Right now I'm working up the guts to go through my closet and honestly discard the items I don't wear. Some items I hope to sell but most I'll probably donate. The problem is the superficial attachment to the clothing. Oh, this top makes me look thin! I wore these jeans on a hot date! This cardigan is soooo comfy! Etc.

After that's done I will have to revisit my rules which are something like:
1. Only 2 impulse items per season (I have sucked at this rule since moving down to NYC)
2. You should not own more than 2 items in the same color
3. If you cannot think of 3 things to wear with an item, you cannot buy it
4. If you don't wear it within 10 days of purchase, it goes back! (unless purchased at end-of-season sale)
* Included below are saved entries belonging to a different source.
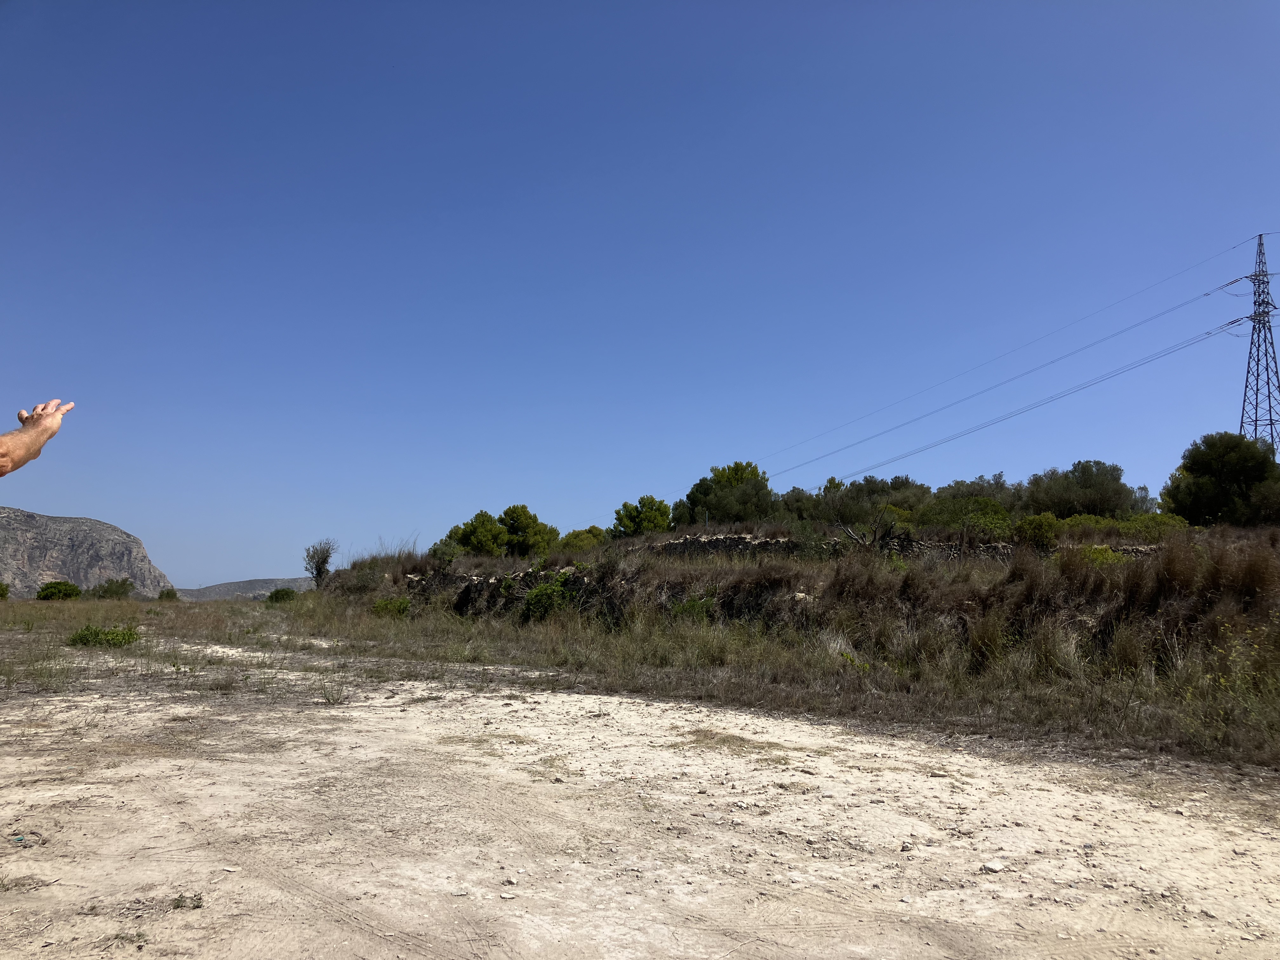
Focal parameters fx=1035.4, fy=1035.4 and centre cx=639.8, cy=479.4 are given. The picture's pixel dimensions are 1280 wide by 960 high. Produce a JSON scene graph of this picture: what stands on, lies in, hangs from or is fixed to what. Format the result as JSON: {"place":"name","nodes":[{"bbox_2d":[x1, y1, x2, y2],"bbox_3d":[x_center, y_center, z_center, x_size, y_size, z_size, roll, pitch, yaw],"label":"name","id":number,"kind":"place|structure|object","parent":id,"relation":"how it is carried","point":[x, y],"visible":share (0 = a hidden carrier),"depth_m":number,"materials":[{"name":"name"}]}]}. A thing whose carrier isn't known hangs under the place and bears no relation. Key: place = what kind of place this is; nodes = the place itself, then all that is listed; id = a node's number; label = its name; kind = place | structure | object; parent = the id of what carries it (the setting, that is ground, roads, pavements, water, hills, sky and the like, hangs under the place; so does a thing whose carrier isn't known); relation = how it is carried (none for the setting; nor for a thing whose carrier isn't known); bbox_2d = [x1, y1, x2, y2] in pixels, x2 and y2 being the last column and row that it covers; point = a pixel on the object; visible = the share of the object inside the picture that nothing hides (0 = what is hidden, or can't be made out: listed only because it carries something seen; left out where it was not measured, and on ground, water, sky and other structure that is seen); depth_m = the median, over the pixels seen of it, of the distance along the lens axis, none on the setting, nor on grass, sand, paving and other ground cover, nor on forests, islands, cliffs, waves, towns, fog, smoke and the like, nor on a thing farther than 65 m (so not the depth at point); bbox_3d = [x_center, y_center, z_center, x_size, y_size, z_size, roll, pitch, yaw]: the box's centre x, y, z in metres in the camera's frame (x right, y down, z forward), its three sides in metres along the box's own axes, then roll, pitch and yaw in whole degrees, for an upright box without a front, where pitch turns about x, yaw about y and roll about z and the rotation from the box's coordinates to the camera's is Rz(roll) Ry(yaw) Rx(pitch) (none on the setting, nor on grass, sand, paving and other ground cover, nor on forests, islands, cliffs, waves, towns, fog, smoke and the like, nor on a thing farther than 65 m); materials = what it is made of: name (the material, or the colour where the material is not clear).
{"place":"outdoors","nodes":[
{"label":"outdoors","id":0,"kind":"place"},
{"bbox_2d":[0,398,73,475],"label":"person","id":1,"kind":"object","parent":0,"point":[3,439],"visible":0.95,"depth_m":3.43},
{"bbox_2d":[0,506,173,598],"label":"rocky hill","id":2,"kind":"structure","parent":0,"point":[139,552],"materials":[{"name":"stone"}]},
{"bbox_2d":[176,576,314,599],"label":"distant hill","id":3,"kind":"structure","parent":0,"point":[255,582],"materials":[{"name":"stone"}]},
{"bbox_2d":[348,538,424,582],"label":"dry grass","id":4,"kind":"structure","parent":0,"point":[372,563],"visible":0.51,"materials":[{"name":"plant"}]},
{"bbox_2d":[0,0,1279,589],"label":"sky","id":5,"kind":"structure","parent":0,"point":[250,560],"materials":[{"name":"blue"}]},
{"bbox_2d":[0,639,1279,959],"label":"sandy ground","id":6,"kind":"structure","parent":0,"point":[319,727],"materials":[{"name":"beige"}]},
{"bbox_2d":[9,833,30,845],"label":"litter","id":7,"kind":"object","parent":6,"relation":"on","point":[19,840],"visible":0.93,"depth_m":4.79,"materials":[{"name":"blue plastic"}]},
{"bbox_2d":[170,892,203,910],"bbox_3d":[-1.733,1.610,3.951,0.143,0.059,0.143,1,-6,-2],"label":"weed","id":8,"kind":"object","parent":6,"relation":"on","point":[181,896],"visible":0.8,"depth_m":3.94,"materials":[{"name":"green plant"}]},
{"bbox_2d":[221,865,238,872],"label":"rock","id":9,"kind":"object","parent":6,"relation":"on","point":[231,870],"visible":0.96,"depth_m":4.48,"materials":[{"name":"stone"}]},
{"bbox_2d":[319,682,347,703],"bbox_3d":[-3.070,2.112,10.342,0.455,0.276,0.485,1,-6,-2],"label":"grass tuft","id":10,"kind":"object","parent":6,"relation":"on","point":[335,700],"visible":0.89,"depth_m":10.33,"materials":[{"name":"green plant"}]},
{"bbox_2d":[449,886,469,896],"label":"rock","id":11,"kind":"object","parent":6,"relation":"on","point":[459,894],"visible":0.94,"depth_m":4.12,"materials":[{"name":"stone"}]},
{"bbox_2d":[498,891,517,900],"bbox_3d":[-0.516,1.626,4.036,0.066,0.028,0.069,-4,-7,34],"label":"rock","id":12,"kind":"object","parent":6,"relation":"on","point":[507,896],"visible":0.97,"depth_m":4.02,"materials":[{"name":"stone"}]},
{"bbox_2d":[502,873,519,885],"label":"rock","id":13,"kind":"object","parent":6,"relation":"on","point":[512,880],"visible":0.96,"depth_m":4.32,"materials":[{"name":"stone"}]},
{"bbox_2d":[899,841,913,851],"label":"rock","id":14,"kind":"object","parent":6,"relation":"on","point":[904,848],"visible":0.96,"depth_m":4.84,"materials":[{"name":"grey stone"}]},
{"bbox_2d":[981,860,1006,872],"bbox_3d":[1.548,1.697,4.531,0.101,0.036,0.095,4,-7,-34],"label":"rock","id":15,"kind":"object","parent":6,"relation":"on","point":[995,867],"visible":0.96,"depth_m":4.51,"materials":[{"name":"stone"}]},
{"bbox_2d":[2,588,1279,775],"label":"dry grass field","id":16,"kind":"structure","parent":0,"point":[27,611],"materials":[{"name":"brown plant"}]},
{"bbox_2d":[0,580,10,599],"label":"shrub","id":17,"kind":"object","parent":16,"relation":"on","point":[1,595],"visible":1,"depth_m":60.14,"materials":[{"name":"green plant"}]},
{"bbox_2d":[35,580,82,601],"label":"shrub","id":18,"kind":"object","parent":16,"relation":"on","point":[56,587],"visible":0.98,"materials":[{"name":"green plant"}]},
{"bbox_2d":[67,623,141,647],"bbox_3d":[-9.661,2.827,18.646,1.520,0.466,1.418,1,-6,-2],"label":"shrub","id":19,"kind":"object","parent":16,"relation":"on","point":[96,633],"visible":0.93,"depth_m":18.46,"materials":[{"name":"green plant"}]},
{"bbox_2d":[90,577,136,599],"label":"shrub","id":20,"kind":"object","parent":16,"relation":"on","point":[117,592],"visible":0.98,"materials":[{"name":"green plant"}]},
{"bbox_2d":[157,587,179,600],"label":"shrub","id":21,"kind":"object","parent":16,"relation":"on","point":[163,595],"visible":0.95,"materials":[{"name":"green plant"}]},
{"bbox_2d":[266,586,297,603],"bbox_3d":[-20.762,6.823,60.055,2.107,1.134,2.154,1,-6,-2],"label":"shrub","id":22,"kind":"object","parent":16,"relation":"on","point":[276,592],"visible":0.94,"depth_m":59.55,"materials":[{"name":"green plant"}]},
{"bbox_2d":[302,522,1279,769],"label":"embankment","id":23,"kind":"structure","parent":0,"point":[462,563],"materials":[{"name":"brown plant"}]},
{"bbox_2d":[302,539,336,585],"bbox_3d":[-14.389,3.976,46.493,1.828,2.631,1.820,-2,-7,24],"label":"tree","id":24,"kind":"object","parent":23,"relation":"on","point":[324,560],"visible":0.95,"depth_m":46.32,"materials":[{"name":"green plant"}]},
{"bbox_2d":[372,596,412,617],"bbox_3d":[-6.525,3.430,27.360,1.383,0.728,1.388,1,-6,-2],"label":"shrub","id":25,"kind":"object","parent":23,"relation":"on","point":[380,606],"visible":0.72,"depth_m":27.15,"materials":[{"name":"green plant"}]},
{"bbox_2d":[427,538,464,563],"bbox_3d":[-6.919,2.670,37.032,1.671,1.241,1.756,1,-6,-2],"label":"shrub","id":26,"kind":"object","parent":23,"relation":"on","point":[436,550],"visible":0.65,"depth_m":36.75,"materials":[{"name":"green plant"}]},
{"bbox_2d":[449,509,509,555],"bbox_3d":[-6.846,2.616,44.401,2.966,2.477,2.894,-3,-7,30],"label":"tree","id":27,"kind":"object","parent":23,"relation":"on","point":[481,515],"visible":0.84,"depth_m":43.74,"materials":[{"name":"green plant"}]},
{"bbox_2d":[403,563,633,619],"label":"stone wall","id":28,"kind":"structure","parent":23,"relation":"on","point":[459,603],"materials":[{"name":"grey stone"}]},
{"bbox_2d":[498,503,559,556],"bbox_3d":[-5.200,2.558,45.963,3.066,2.945,3.013,-4,-8,36],"label":"tree","id":29,"kind":"object","parent":23,"relation":"on","point":[523,506],"visible":0.86,"depth_m":45.27,"materials":[{"name":"green plant"}]},
{"bbox_2d":[520,577,573,621],"bbox_3d":[-1.960,2.568,21.740,1.418,1.006,1.440,1,-6,-2],"label":"shrub","id":30,"kind":"object","parent":23,"relation":"on","point":[536,595],"visible":0.82,"depth_m":21.50,"materials":[{"name":"green plant"}]},
{"bbox_2d":[558,525,608,550],"bbox_3d":[-2.259,2.690,41.816,2.437,1.583,2.483,1,-6,-2],"label":"shrub","id":31,"kind":"object","parent":23,"relation":"on","point":[573,533],"visible":0.67,"depth_m":41.33,"materials":[{"name":"green plant"}]},
{"bbox_2d":[611,495,672,536],"bbox_3d":[0.126,2.119,47.343,2.962,2.669,2.943,-2,-7,23],"label":"tree","id":32,"kind":"object","parent":23,"relation":"on","point":[645,520],"visible":0.86,"depth_m":46.79,"materials":[{"name":"green plant"}]},
{"bbox_2d":[670,595,714,623],"bbox_3d":[0.941,2.354,18.360,1.030,0.683,1.053,1,-6,-2],"label":"shrub","id":33,"kind":"object","parent":23,"relation":"on","point":[684,609],"visible":0.66,"depth_m":18.24,"materials":[{"name":"green plant"}]},
{"bbox_2d":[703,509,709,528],"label":"post","id":34,"kind":"object","parent":23,"relation":"on","point":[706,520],"visible":0.44,"depth_m":33.10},
{"bbox_2d":[681,459,774,525],"bbox_3d":[3.816,1.165,44.379,4.476,3.660,4.252,-3,-7,31],"label":"tree","id":35,"kind":"object","parent":23,"relation":"on","point":[722,509],"visible":0.87,"depth_m":43.28,"materials":[{"name":"green plant"}]},
{"bbox_2d":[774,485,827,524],"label":"tree","id":36,"kind":"object","parent":23,"relation":"on","point":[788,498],"visible":0.54,"depth_m":41.08,"materials":[{"name":"green plant"}]},
{"bbox_2d":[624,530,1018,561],"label":"stone wall","id":37,"kind":"structure","parent":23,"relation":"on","point":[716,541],"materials":[{"name":"grey stone"}]},
{"bbox_2d":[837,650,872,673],"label":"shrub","id":38,"kind":"object","parent":23,"relation":"on","point":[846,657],"visible":0.58,"depth_m":12.50,"materials":[{"name":"green plant"}]},
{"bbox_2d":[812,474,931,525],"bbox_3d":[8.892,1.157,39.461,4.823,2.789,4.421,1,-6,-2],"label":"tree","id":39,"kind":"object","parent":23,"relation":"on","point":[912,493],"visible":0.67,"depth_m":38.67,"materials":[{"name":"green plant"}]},
{"bbox_2d":[833,506,910,551],"bbox_3d":[4.919,1.220,22.258,1.584,1.350,1.549,-3,-7,27],"label":"dead branch","id":40,"kind":"object","parent":23,"relation":"on","point":[849,530],"visible":0.78,"depth_m":22.12,"materials":[{"name":"brown plant"}]},
{"bbox_2d":[920,495,1015,536],"bbox_3d":[8.398,1.162,26.567,2.678,1.417,2.601,1,-6,-2],"label":"shrub","id":41,"kind":"object","parent":23,"relation":"on","point":[987,506],"visible":0.73,"depth_m":26.19,"materials":[{"name":"green plant"}]},
{"bbox_2d":[935,474,1026,514],"bbox_3d":[13.296,1.117,40.154,3.887,2.740,3.916,1,-6,-2],"label":"tree","id":42,"kind":"object","parent":23,"relation":"on","point":[957,485],"visible":0.43,"depth_m":39.64,"materials":[{"name":"green plant"}]},
{"bbox_2d":[1012,512,1061,549],"bbox_3d":[8.290,1.153,21.495,1.270,0.887,1.295,1,-6,-2],"label":"shrub","id":43,"kind":"object","parent":23,"relation":"on","point":[1037,525],"visible":0.72,"depth_m":21.24,"materials":[{"name":"green plant"}]},
{"bbox_2d":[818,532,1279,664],"label":"dry grass","id":44,"kind":"structure","parent":23,"relation":"on","point":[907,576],"materials":[{"name":"plant"}]},
{"bbox_2d":[1024,460,1134,518],"bbox_3d":[15.067,0.875,35.803,3.991,2.922,3.757,-3,-7,27],"label":"tree","id":45,"kind":"object","parent":23,"relation":"on","point":[1090,485],"visible":0.83,"depth_m":34.90,"materials":[{"name":"green plant"}]},
{"bbox_2d":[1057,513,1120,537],"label":"shrub","id":46,"kind":"object","parent":23,"relation":"on","point":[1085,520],"visible":0.46,"depth_m":23.96,"materials":[{"name":"green plant"}]},
{"bbox_2d":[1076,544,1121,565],"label":"shrub","id":47,"kind":"object","parent":23,"relation":"on","point":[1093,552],"visible":0.4,"depth_m":15.36,"materials":[{"name":"plant"}]},
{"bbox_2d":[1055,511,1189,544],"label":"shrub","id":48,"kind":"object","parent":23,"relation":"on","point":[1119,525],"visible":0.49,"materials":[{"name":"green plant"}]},
{"bbox_2d":[1119,512,1187,542],"bbox_3d":[11.134,1.145,22.488,1.680,0.833,1.645,1,-6,-2],"label":"shrub","id":49,"kind":"object","parent":23,"relation":"on","point":[1146,530],"visible":0.57,"depth_m":22.20,"materials":[{"name":"green plant"}]},
{"bbox_2d":[1162,430,1279,525],"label":"tree","id":50,"kind":"object","parent":23,"relation":"on","point":[1201,488],"visible":0.94,"depth_m":30.90,"materials":[{"name":"green plant"}]},
{"bbox_2d":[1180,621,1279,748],"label":"shrub","id":51,"kind":"object","parent":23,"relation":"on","point":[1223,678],"visible":0.88,"depth_m":8.27,"materials":[{"name":"plant"}]},
{"bbox_2d":[1234,234,1279,455],"label":"transmission tower","id":52,"kind":"structure","parent":23,"relation":"on","point":[1254,302],"materials":[{"name":"metal"}]},
{"bbox_2d":[753,234,1276,470],"label":"power line","id":53,"kind":"object","parent":52,"relation":"attached to","point":[1207,294],"visible":0.92,"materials":[{"name":"black metal"}]}
]}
5. Just because it's on sale does not mean buy it
6. Dressy pieces must be bought with an intended use
7. You can justify an expensive buy ONLY IF you believe the cost per wear will work out to be $5/wear or less in the course of 6 months
8. If you see someone else in it on the street and can't style it differently, it goes back
9. Don't give into discount goods unless you will honestly love it next year too
10. If you can't pay it off within 2 billing cycles you can't buy it

I am looking forward to and dreading the upcoming purge. I am also swooning over so many fall pieces I can't buy. Hooray for the reintroduction of budgeting, boo for the lack of disposable income. All in all I'm in pretty good shape...now if I could just find someone to sublet my apartment....so I could get back on-topic!!